3. Gene patents for tests create monopolies that lead to high prices.
Commercial genetic testing has been a contentious issue and few companies undertake testing for single gene disorders. But companies engaged in commercial genetic testing have tended to ensure they’re the sole provider of such tests.
This gives them a monopoly and they can set whatever price they like for the test.
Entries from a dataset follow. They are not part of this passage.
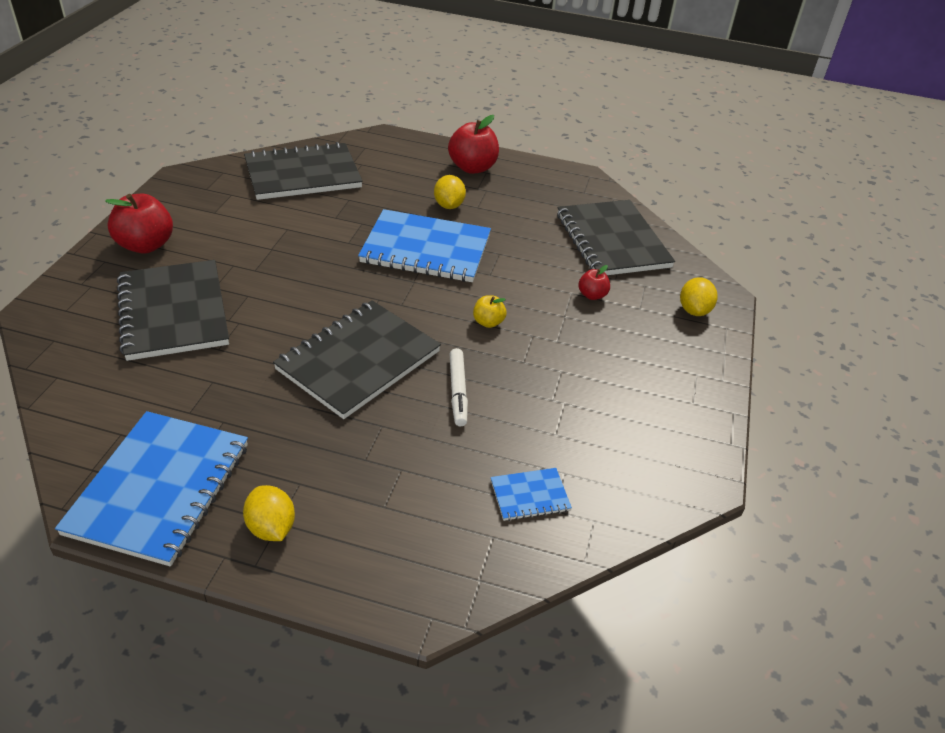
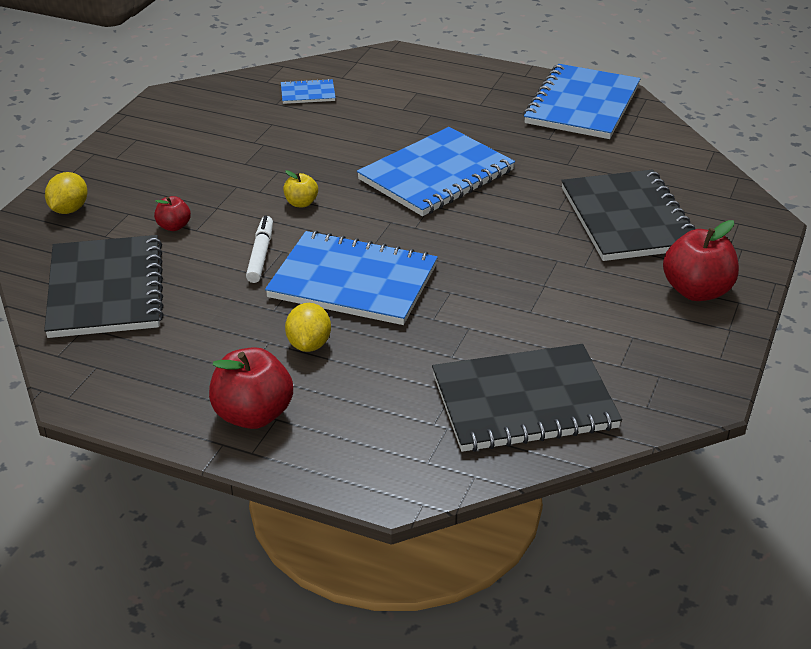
camera: 170 degrees left, 5 degrees down
(271, 527) = (496, 85): yellow lemon -> none
(358, 360) = (436, 175): black notebook -> blue notebook
(458, 391) = (347, 151): white marker -> white marker (260, 255)

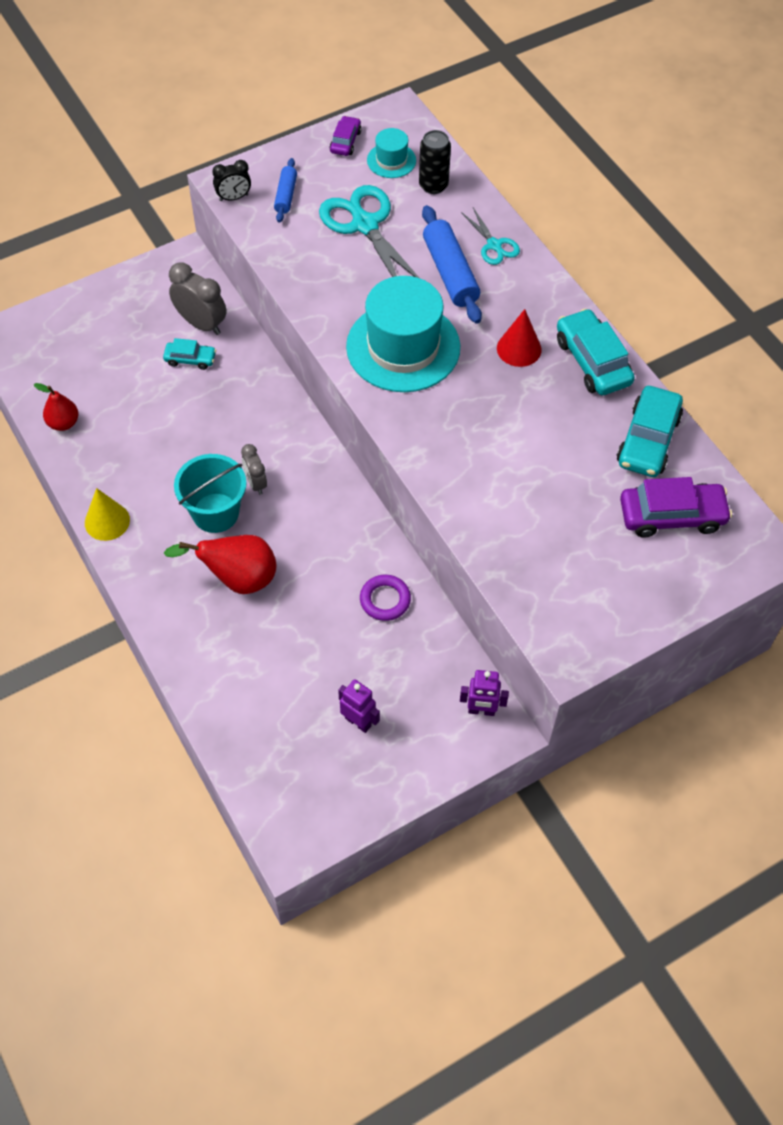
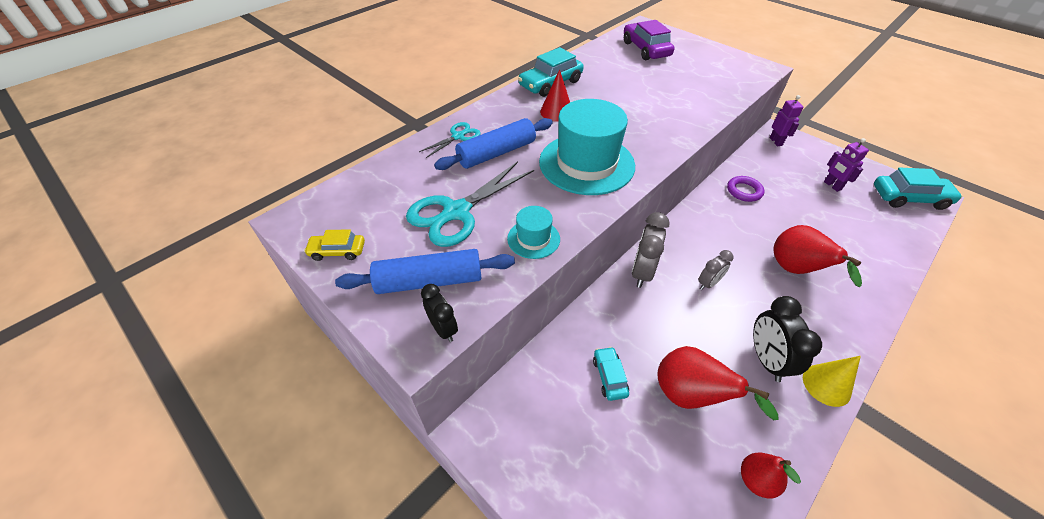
camera: 105 degrees left, 10 degrees down
(146, 410) = (690, 396): none -> red pear
(151, 487) = (766, 359): none -> black clock
(201, 323) = (561, 381): grey clock -> grey clock (642, 272)
(215, 513) = (754, 302): turquoise bucket -> none
(286, 195) = (429, 281): blue rolling pin -> blue rolling pin, size x1.77
(345, 141) = (337, 251): purple car -> yellow car
(358, 722) = (832, 186): purple robot -> purple robot turned 45 degrees counterclockwise
(391, 160) = (364, 212): turquoise hat -> turquoise hat (533, 239)
(433, 185) = (395, 179): black can -> none
(648, 440) = (599, 60): turquoise car -> turquoise car (909, 198)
This is clearly not a desirable outcome for society because it means we fail to protect vulnerable people who fear they have an illness from exploitation.
4. Monopolies lead to a lack of quality assurance.
Of particular concern is a monopoly’s inability to orchestrate a quality assurance program because this would require samples to be sent to third parties for verification.
Not only does it prevent monitoring of whether internal processes are producing the correct result, it disallows people from seeking a second opinion.
The decision of the High Court of Australia to uphold its previous decision now puts Australia out of step with the US Supreme Court and raises the question of just how much knowledge it has on matters it does not routinely deal with.
But what it means for Australia is probably very little; the current patent held by Myriad Genetics will expire within a relatively short period of time.
Rodney Scott does not work for, consult to, own shares in or receive funding from any company or organisation that would benefit from this article, and has no relevant affiliations.